_Layout element entries_:
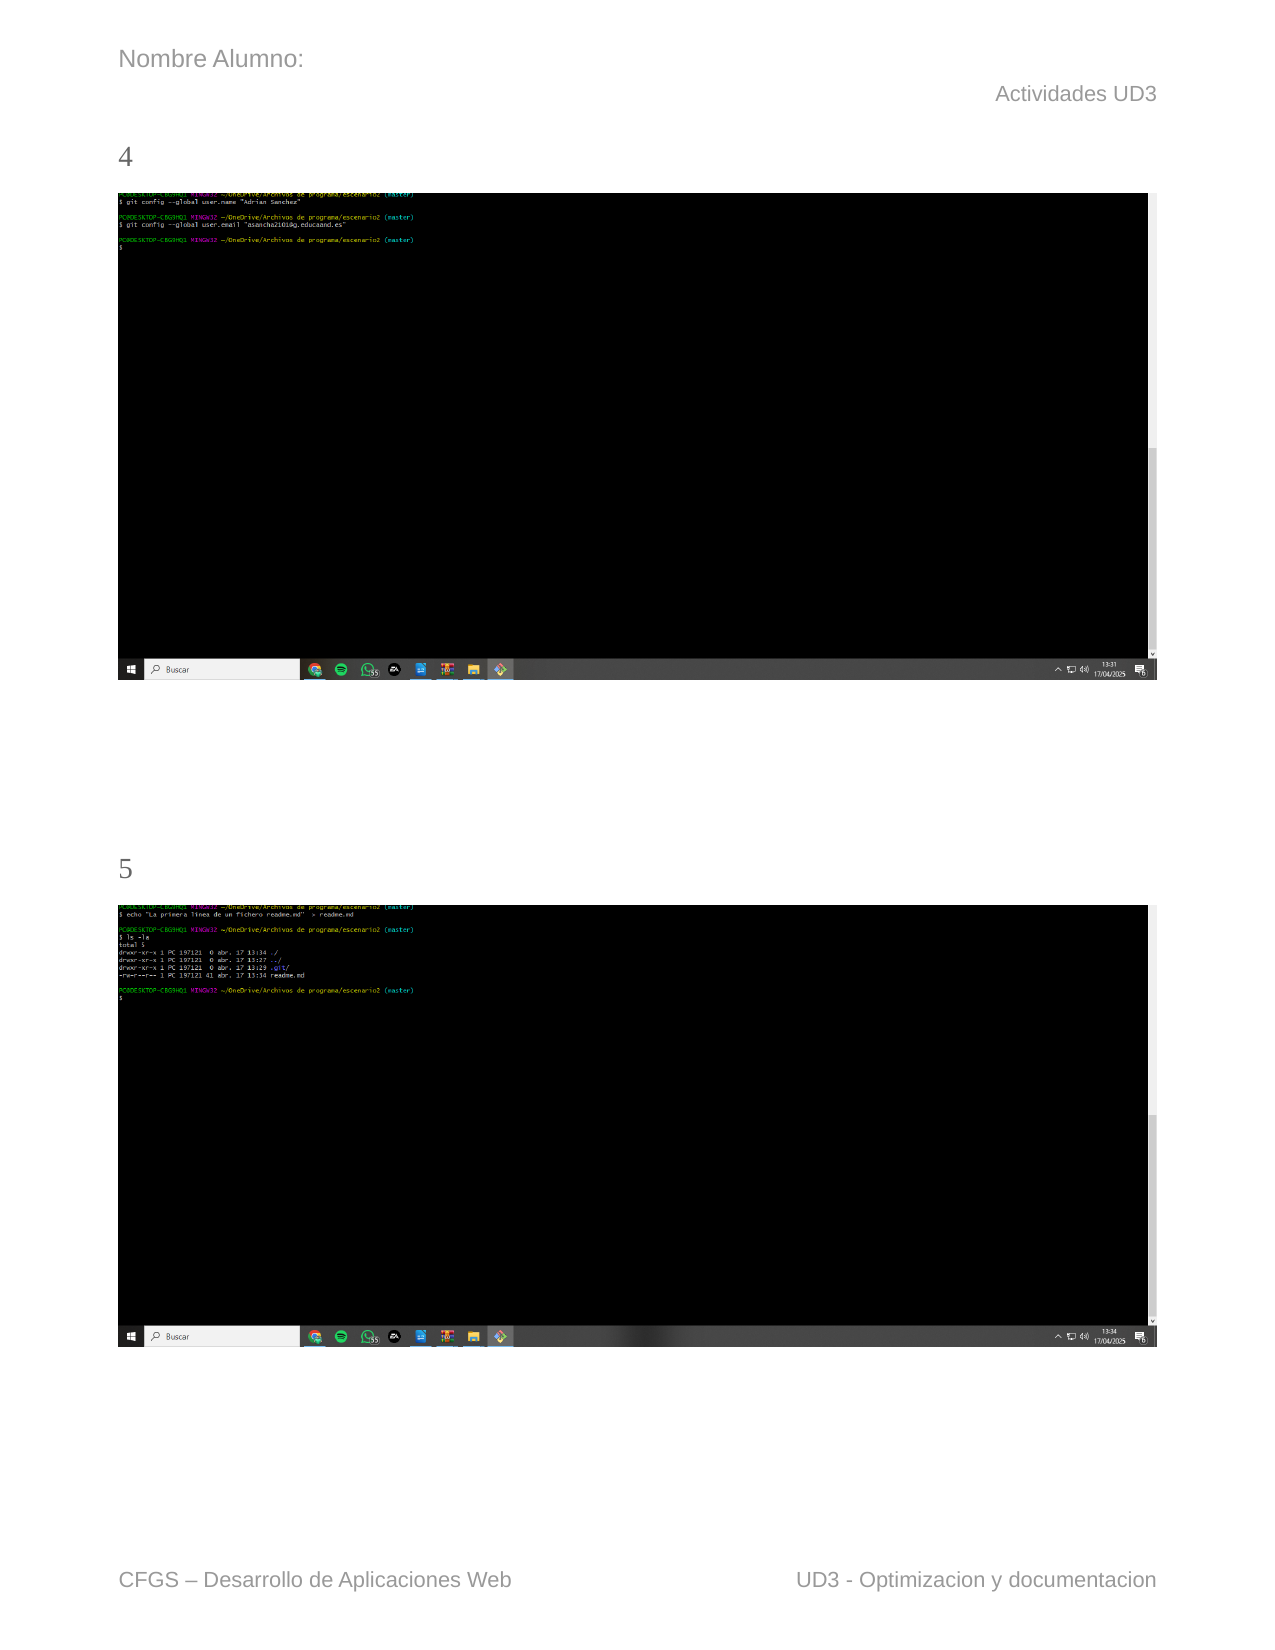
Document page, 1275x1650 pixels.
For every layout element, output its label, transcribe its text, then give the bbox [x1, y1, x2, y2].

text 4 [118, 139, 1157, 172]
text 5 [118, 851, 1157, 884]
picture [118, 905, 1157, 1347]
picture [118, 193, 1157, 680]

_Written instruction_:
Duplicate all the data above line for line, leaving out the pictures.

_Response_:
Document page, 1275x1650 pixels.
For every layout element, output its label, transcribe its text, then give the bbox [x1, y1, x2, y2].

text 4 [118, 139, 1157, 172]
text 5 [118, 851, 1157, 884]
picture [118, 905, 1157, 1347]
picture [118, 193, 1157, 680]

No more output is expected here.